For the example I had given above, your command would print:

$ python3 -c 'print(repr(open("/proc/53755/cmdline").read()))'
'./foo bar\x00'

But I don't see why such parameter would only work on Linux? raw would just return whatever the source of information gives, no further processing (i.e. on Linux it would be simply the raw bytes contents of /proc/<pid>/cmdline).

I'd also tend to say, that at least raw should return bytes and no str.

What I've had named null above (bad name, better perhaps something like native), would be the "natively" (and perhaps also naively ;-) ) split, command line.

In case of Linux, that would IMO be simply /proc/<pid>/cmdline split at 0x0 bytes. Really just that, no further "optimisations". That is, if there were were no 0x0 at all, it would still give only one field. If there were multiplie consecutive 0x0 e.g. /usr/bin/ssh\0\0\0 it would give [b'/usr/bin/ssh', b'', b'', b'']. And there would be no magic trying to split at spaces o so.

I don't know what other platforms provide in terms of data, but for another platform, that e.g. doesn't use 0x0, native would still return what the platform would return as program name and arguments. E.g. if windows would have a syscall for that, which already returns an array,.. then this would be what it uses.

Last but not least, there could be some guess (or a better name) mode, which does what's done right now: (hopefully) smart guesswork, e.g. trying to split on spaces and trying to find out, what the command name is.

But there should be a warning that this may also fail miserably, e.g. as in the examples I gave above with the various ways one could interpret unzip t x.zip.

Last but not least, in a way this issue may also be a tiny bit "security" relevant (similar to #2334).

Well not exactly like that actually. With #2334, the main problem is that the kernel’s /proc/<pid>/exe would be a trustworthy value, while /proc/<pid>/cmdline is known to be not.

But what can still happen is e.g. the following scenario:

I'm stumbled over using psutil and over these issues, when I was starting to re-implement an old shell script of mine, that kills OpenSSH [mux] processes.

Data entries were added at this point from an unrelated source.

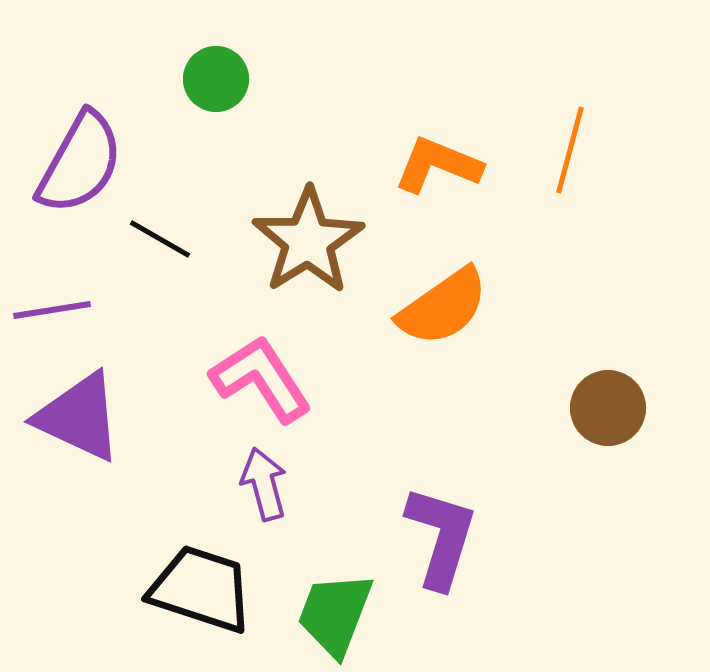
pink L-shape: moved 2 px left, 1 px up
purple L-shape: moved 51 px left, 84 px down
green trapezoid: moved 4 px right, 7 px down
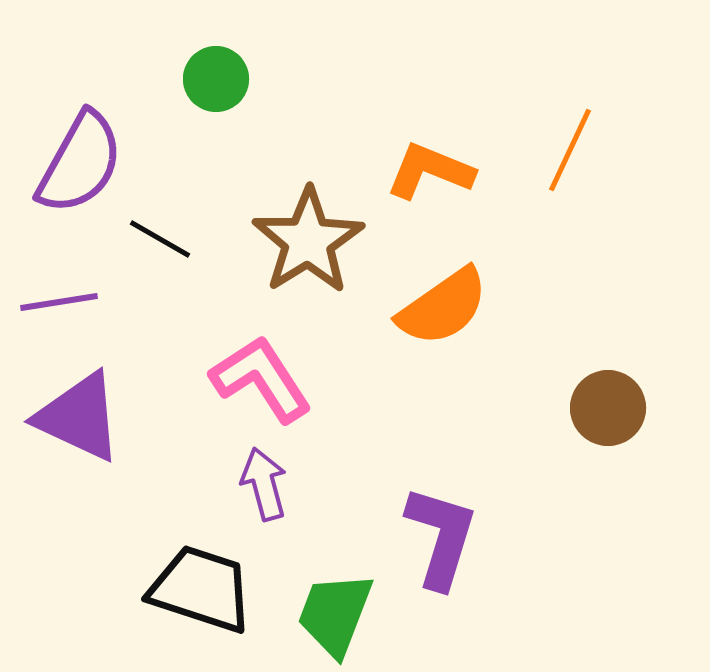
orange line: rotated 10 degrees clockwise
orange L-shape: moved 8 px left, 6 px down
purple line: moved 7 px right, 8 px up
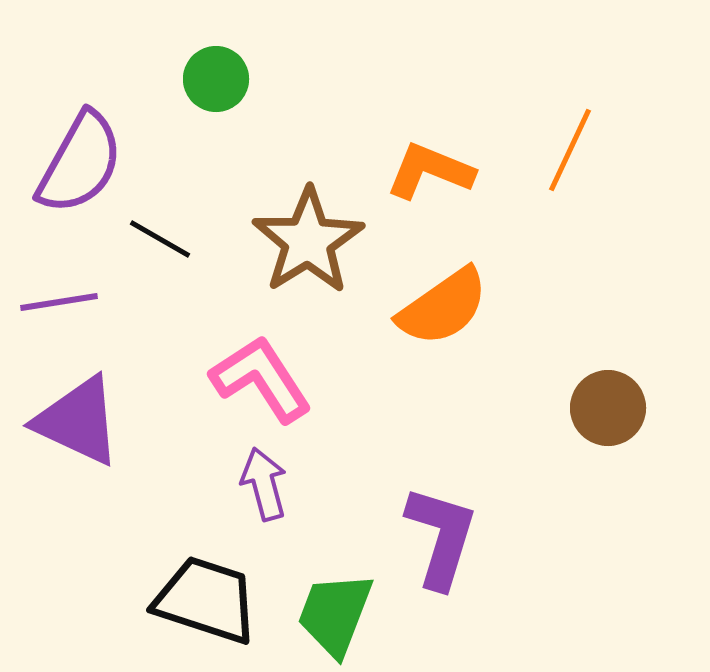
purple triangle: moved 1 px left, 4 px down
black trapezoid: moved 5 px right, 11 px down
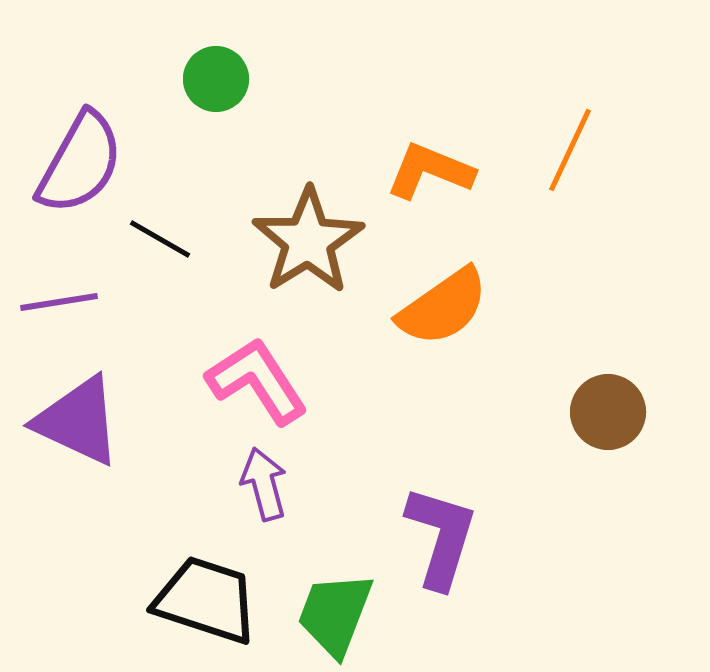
pink L-shape: moved 4 px left, 2 px down
brown circle: moved 4 px down
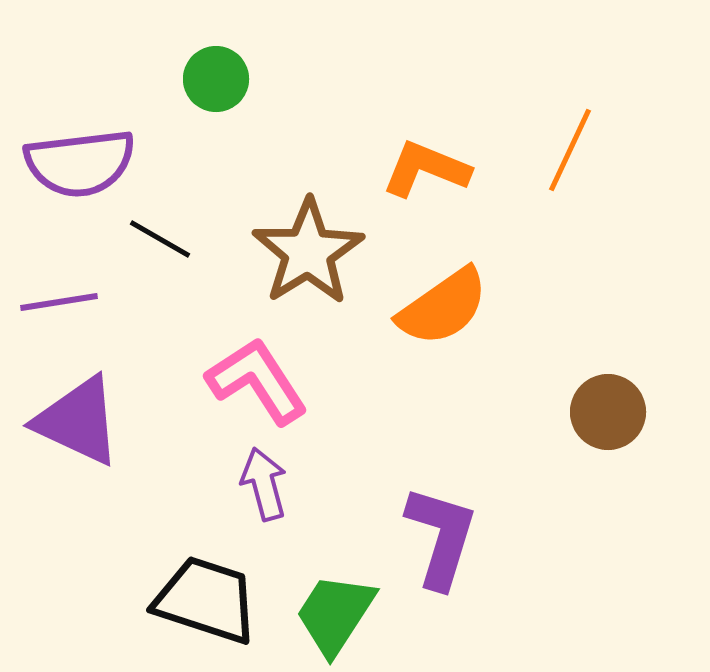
purple semicircle: rotated 54 degrees clockwise
orange L-shape: moved 4 px left, 2 px up
brown star: moved 11 px down
green trapezoid: rotated 12 degrees clockwise
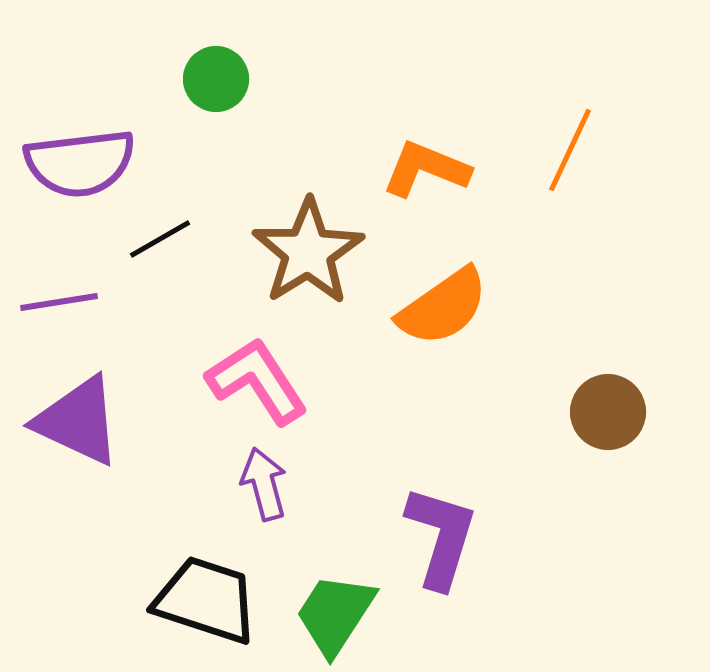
black line: rotated 60 degrees counterclockwise
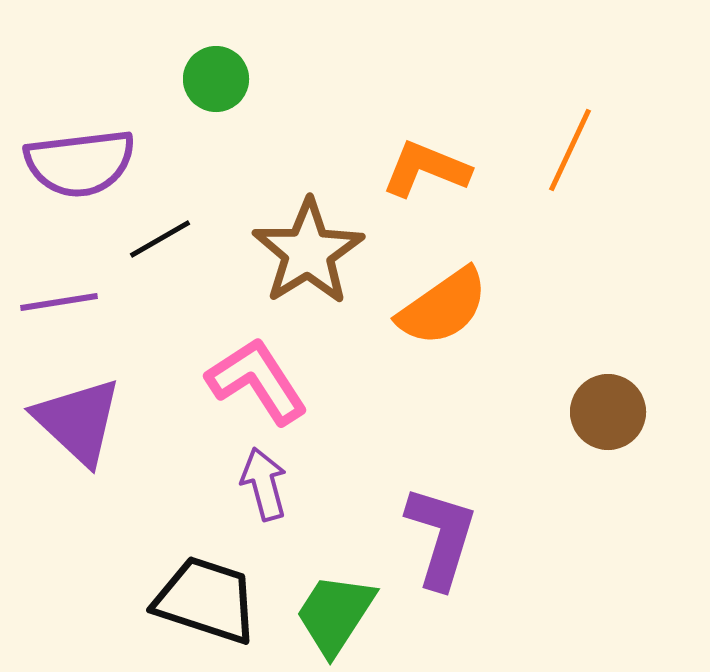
purple triangle: rotated 18 degrees clockwise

When the network dies or changes the IP, these processes would still remain open for some timeout time, and during that even new SSH connections would fail (as they'd try to use the [mux] process for it.

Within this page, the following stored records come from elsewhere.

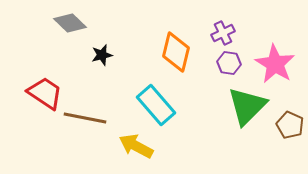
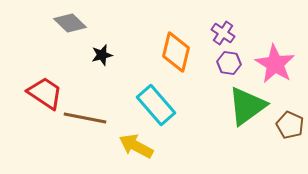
purple cross: rotated 30 degrees counterclockwise
green triangle: rotated 9 degrees clockwise
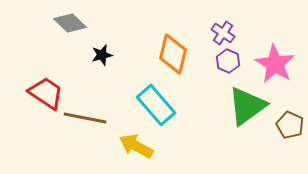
orange diamond: moved 3 px left, 2 px down
purple hexagon: moved 1 px left, 2 px up; rotated 15 degrees clockwise
red trapezoid: moved 1 px right
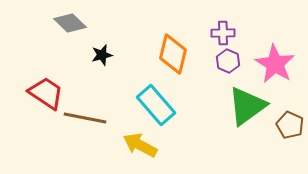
purple cross: rotated 35 degrees counterclockwise
yellow arrow: moved 4 px right, 1 px up
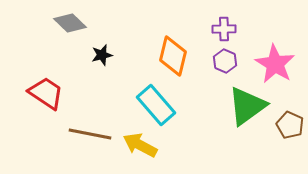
purple cross: moved 1 px right, 4 px up
orange diamond: moved 2 px down
purple hexagon: moved 3 px left
brown line: moved 5 px right, 16 px down
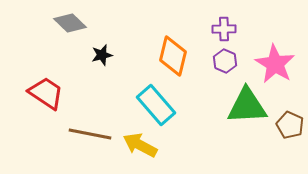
green triangle: rotated 33 degrees clockwise
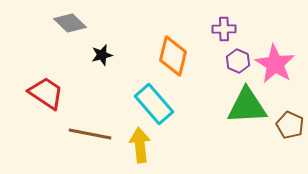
purple hexagon: moved 13 px right
cyan rectangle: moved 2 px left, 1 px up
yellow arrow: rotated 56 degrees clockwise
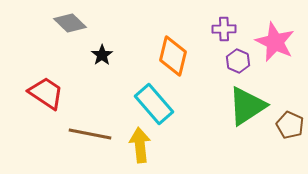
black star: rotated 20 degrees counterclockwise
pink star: moved 22 px up; rotated 6 degrees counterclockwise
green triangle: rotated 30 degrees counterclockwise
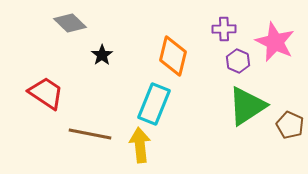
cyan rectangle: rotated 63 degrees clockwise
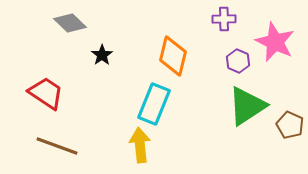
purple cross: moved 10 px up
brown line: moved 33 px left, 12 px down; rotated 9 degrees clockwise
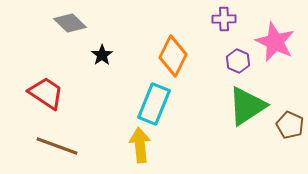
orange diamond: rotated 12 degrees clockwise
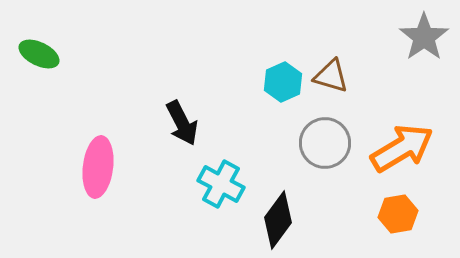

As my tool, would kill processes, I'm trying to make sure it's really an OpenSSH [mux] process and not just one that might accidentally look like one. So for once I check exe and then also cmdline which must match some specific pattern. And actually there's even one more check, using a string extracted from cmdline.

However, if the results of cmdline are processed by some heuristics, this may quite easily falsify my checks, and I may even kill the wrong processes (or - less problematic - not kill the right ones).

Thanks,
Chris.

[giampaolo]

But I don't see why such parameter would only work on Linux? raw would just return whatever the source of information gives, no further processing (i.e. on Linux it would be simply the raw bytes contents of /proc//cmdline).

As I said above, because even with the original raw bytes you would still have the same problem of not knowing what the separator is, so you would end up guessing anyway. You can go back to the raw cmdline by converting the string into bytes if that's what you want:

is_possible_tmux = b"tmux" in bytes(" ".join(psutil.Process(pid).cmdline()), "utf8")

The trailing separator is trimmed, but other than that no information is lost.

Realistically I don't think any of this matter though. cmdline() is not supposed to be an API to uniquely identify a process (heck, it can even be altered!). What you typically do is convert cmdline() into string and search for a match ("tmux" in your case). Usually you also add name() and exe() to the mix to make it more robust, but even then you'll still have no guarantees that you're killing the right process. It's similar to using ps / top followed by killall basically.

With #2334, the main problem is that the kernel’s /proc//exe would be a trustworthy value, while /proc//cmdline is known to be not.

Agreed. exe() is different than cmdline() and name(), and should give more guarantees.